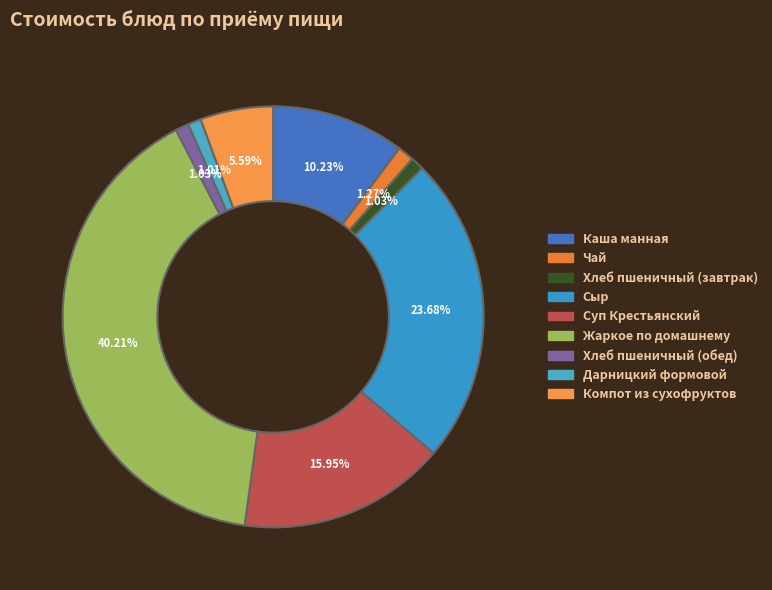

Is it true that Сыр is 24% of the pie?

True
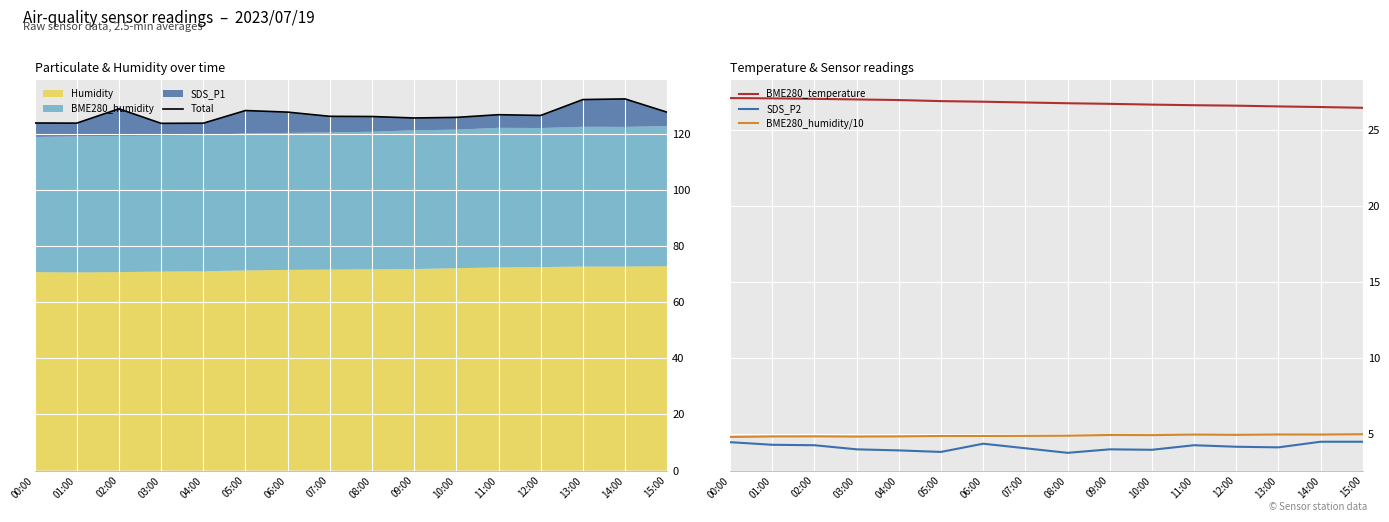

The BME280_humidity/10 series shows 2.9 at 01:00. True or false?

False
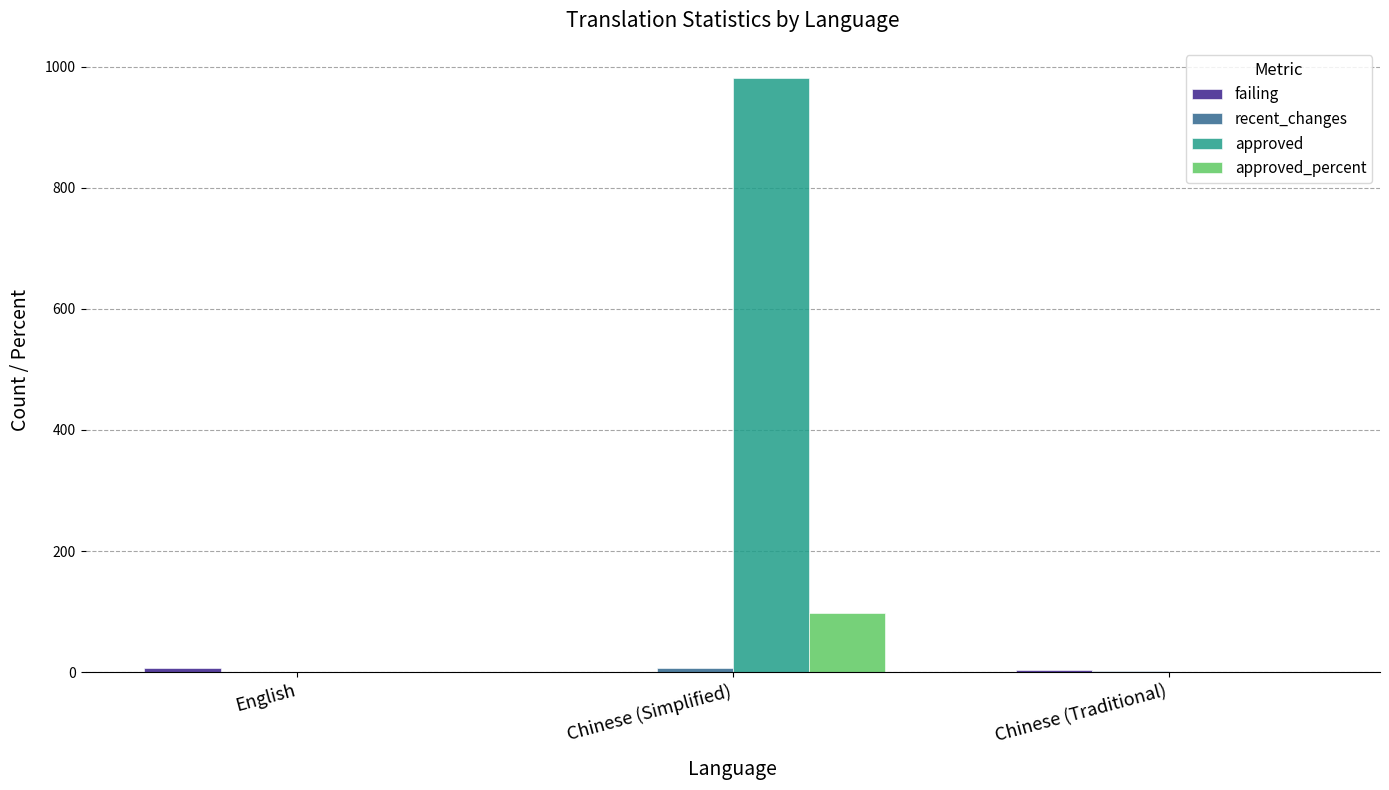

Is it true that approved_percent equals 39.2 at English?

False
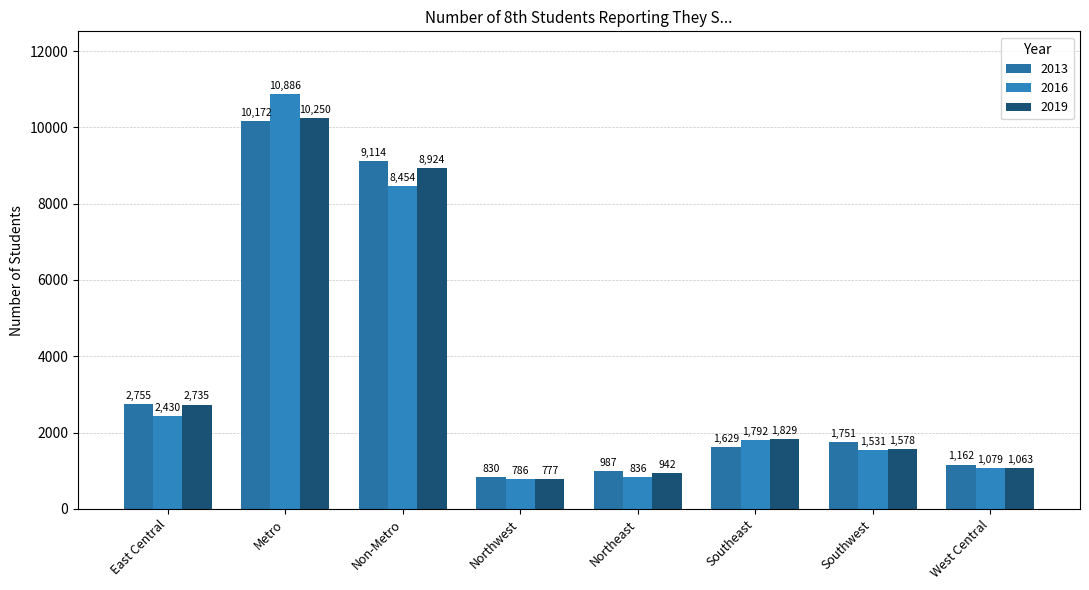

Is it true that 2013 equals 1132 at Southwest?

False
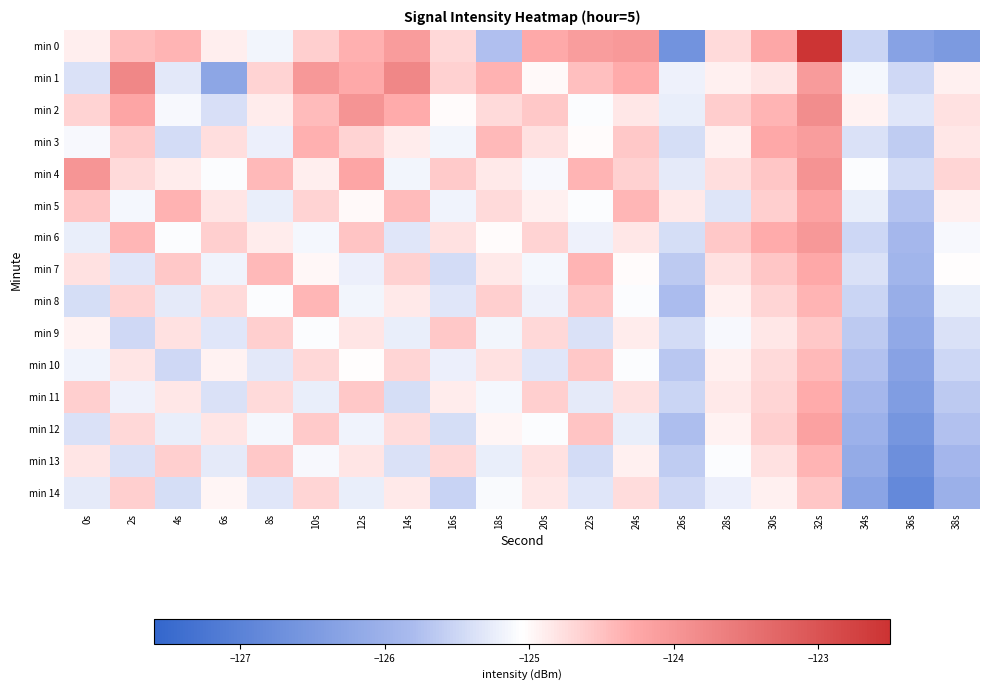

Reading left to right, what are all the values shown in this chart?

min 0: 0s=-124.9	2s=-124.5	4s=-124.4	6s=-124.9	8s=-125.2	10s=-124.6	12s=-124.3	14s=-124.1	16s=-124.7	18s=-125.8	20s=-124.3	22s=-124.1	24s=-124.0	26s=-126.6	28s=-124.7	30s=-124.2	32s=-122.5	34s=-125.5	36s=-126.3	38s=-126.5
min 1: 0s=-125.4	2s=-123.8	4s=-125.3	6s=-126.2	8s=-124.7	10s=-124.0	12s=-124.3	14s=-123.8	16s=-124.6	18s=-124.4	20s=-125.0	22s=-124.5	24s=-124.3	26s=-125.2	28s=-124.9	30s=-124.8	32s=-124.1	34s=-125.1	36s=-125.5	38s=-124.9
min 2: 0s=-124.7	2s=-124.2	4s=-125.1	6s=-125.4	8s=-124.9	10s=-124.5	12s=-124.0	14s=-124.3	16s=-125.0	18s=-124.7	20s=-124.6	22s=-125.1	24s=-124.8	26s=-125.2	28s=-124.6	30s=-124.4	32s=-123.9	34s=-125.0	36s=-125.3	38s=-124.8
min 3: 0s=-125.1	2s=-124.6	4s=-125.4	6s=-124.8	8s=-125.2	10s=-124.3	12s=-124.7	14s=-124.9	16s=-125.2	18s=-124.4	20s=-124.8	22s=-125.0	24s=-124.6	26s=-125.4	28s=-124.9	30s=-124.3	32s=-124.1	34s=-125.4	36s=-125.6	38s=-124.8
min 4: 0s=-124.0	2s=-124.7	4s=-124.9	6s=-125.1	8s=-124.4	10s=-124.9	12s=-124.2	14s=-125.2	16s=-124.6	18s=-124.9	20s=-125.1	22s=-124.4	24s=-124.6	26s=-125.3	28s=-124.8	30s=-124.5	32s=-123.9	34s=-125.1	36s=-125.4	38s=-124.7
min 5: 0s=-124.5	2s=-125.1	4s=-124.4	6s=-124.8	8s=-125.2	10s=-124.7	12s=-125.0	14s=-124.4	16s=-125.2	18s=-124.7	20s=-124.9	22s=-125.1	24s=-124.4	26s=-124.9	28s=-125.3	30s=-124.6	32s=-124.2	34s=-125.2	36s=-125.7	38s=-124.9
min 6: 0s=-125.2	2s=-124.4	4s=-125.1	6s=-124.6	8s=-124.9	10s=-125.1	12s=-124.5	14s=-125.3	16s=-124.8	18s=-125.0	20s=-124.7	22s=-125.2	24s=-124.8	26s=-125.4	28s=-124.6	30s=-124.3	32s=-124.0	34s=-125.5	36s=-125.9	38s=-125.1
min 7: 0s=-124.8	2s=-125.3	4s=-124.6	6s=-125.2	8s=-124.4	10s=-125.0	12s=-125.2	14s=-124.7	16s=-125.4	18s=-124.9	20s=-125.1	22s=-124.4	24s=-125.0	26s=-125.6	28s=-124.8	30s=-124.5	32s=-124.3	34s=-125.4	36s=-125.9	38s=-125.0
min 8: 0s=-125.4	2s=-124.7	4s=-125.3	6s=-124.7	8s=-125.1	10s=-124.4	12s=-125.2	14s=-124.9	16s=-125.3	18s=-124.6	20s=-125.2	22s=-124.5	24s=-125.1	26s=-125.8	28s=-124.9	30s=-124.7	32s=-124.4	34s=-125.5	36s=-126.1	38s=-125.2
min 9: 0s=-125.0	2s=-125.5	4s=-124.8	6s=-125.3	8s=-124.6	10s=-125.1	12s=-124.8	14s=-125.2	16s=-124.6	18s=-125.2	20s=-124.7	22s=-125.4	24s=-124.9	26s=-125.4	28s=-125.1	30s=-124.8	32s=-124.6	34s=-125.6	36s=-126.2	38s=-125.4
min 10: 0s=-125.2	2s=-124.8	4s=-125.5	6s=-124.9	8s=-125.3	10s=-124.7	12s=-125.0	14s=-124.7	16s=-125.2	18s=-124.8	20s=-125.3	22s=-124.6	24s=-125.1	26s=-125.7	28s=-124.9	30s=-124.7	32s=-124.4	34s=-125.7	36s=-126.3	38s=-125.5
min 11: 0s=-124.6	2s=-125.2	4s=-124.8	6s=-125.4	8s=-124.7	10s=-125.2	12s=-124.6	14s=-125.4	16s=-124.9	18s=-125.1	20s=-124.6	22s=-125.3	24s=-124.8	26s=-125.5	28s=-124.9	30s=-124.7	32s=-124.3	34s=-125.9	36s=-126.4	38s=-125.6
min 12: 0s=-125.4	2s=-124.7	4s=-125.2	6s=-124.8	8s=-125.1	10s=-124.6	12s=-125.2	14s=-124.7	16s=-125.4	18s=-125.0	20s=-125.1	22s=-124.5	24s=-125.2	26s=-125.8	28s=-124.9	30s=-124.6	32s=-124.2	34s=-126.0	36s=-126.6	38s=-125.7
min 13: 0s=-124.8	2s=-125.4	4s=-124.6	6s=-125.3	8s=-124.6	10s=-125.1	12s=-124.8	14s=-125.4	16s=-124.7	18s=-125.2	20s=-124.8	22s=-125.4	24s=-124.9	26s=-125.6	28s=-125.1	30s=-124.8	32s=-124.4	34s=-126.1	36s=-126.7	38s=-125.9
min 14: 0s=-125.3	2s=-124.6	4s=-125.4	6s=-125.0	8s=-125.3	10s=-124.7	12s=-125.2	14s=-124.9	16s=-125.5	18s=-125.1	20s=-124.8	22s=-125.3	24s=-124.7	26s=-125.5	28s=-125.2	30s=-124.9	32s=-124.5	34s=-126.3	36s=-126.8	38s=-126.0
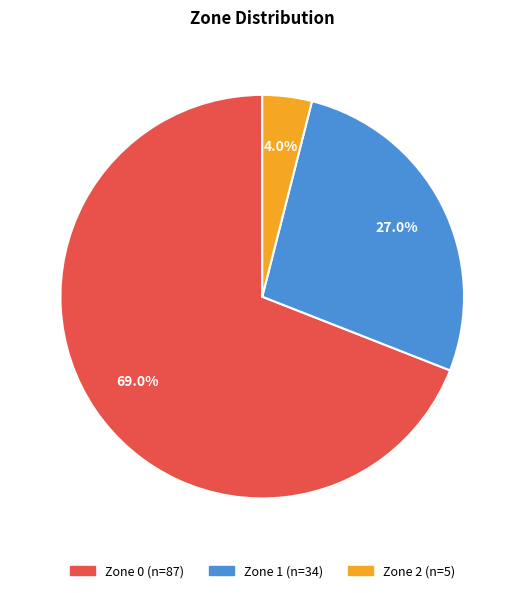

Is there any slice that represents more than half of the pie?

Yes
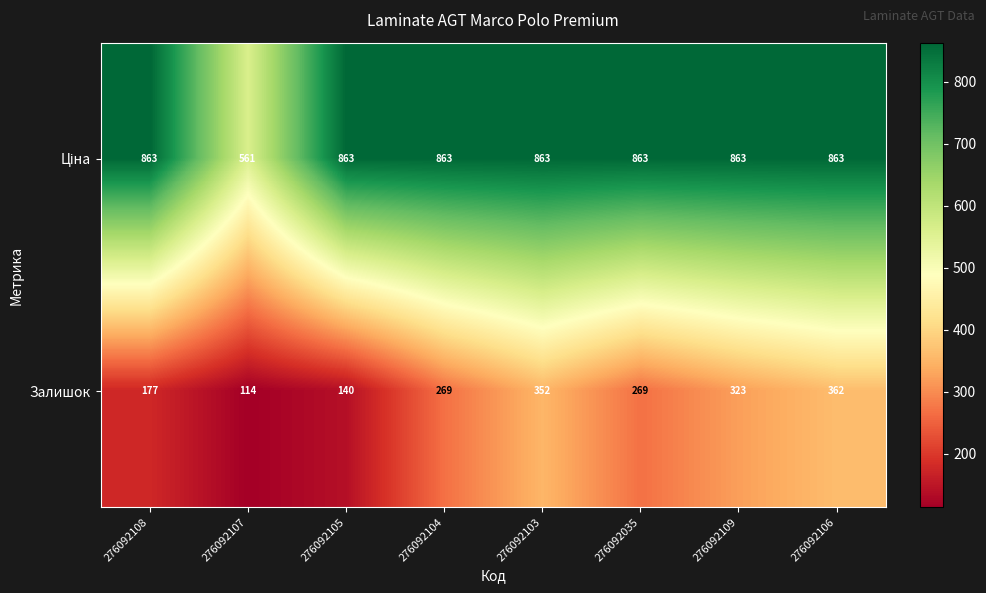

What is the total value across all series at 276092035?

1132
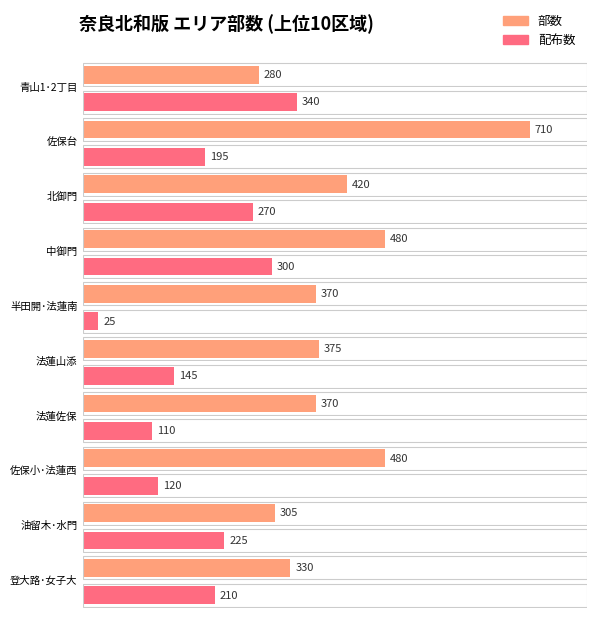

What is the value of the 部数 bar at the 9th from the left?

305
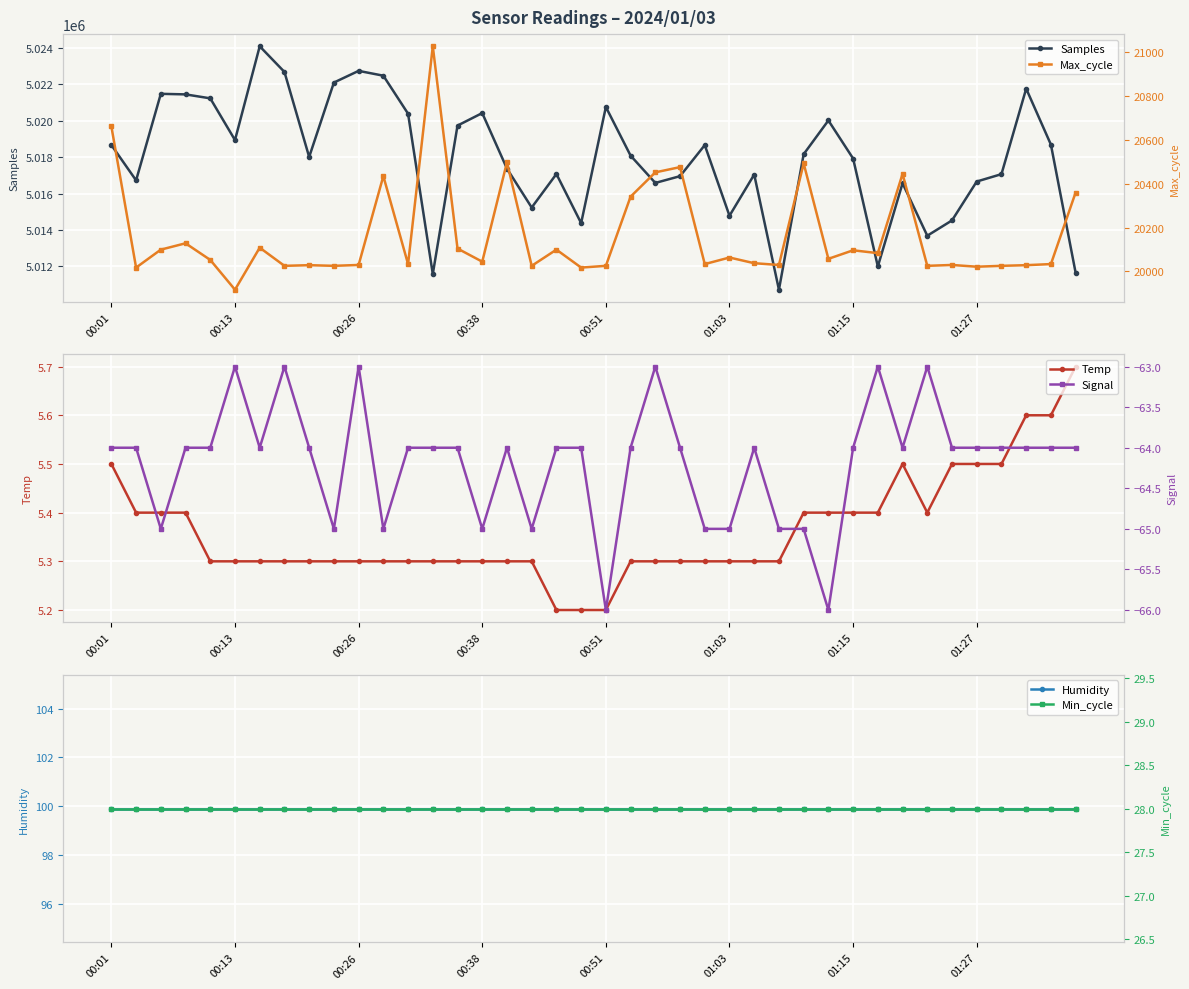

What is the difference between the Samples values at 17 and 32?

1334.0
--
## PROMPT:
Reproduce the lines of the records above verbatim, from the start of the records up to and including the line with "Reading left to", leaving out the pictures.

## FINAL ANSWER:
Is it true that Сыр is 24% of the pie?

True

The BME280_humidity/10 series shows 2.9 at 01:00. True or false?

False

Is it true that approved_percent equals 39.2 at English?

False

Is it true that 2013 equals 1132 at Southwest?

False

Reading left to right, what are all the values shown in this chart?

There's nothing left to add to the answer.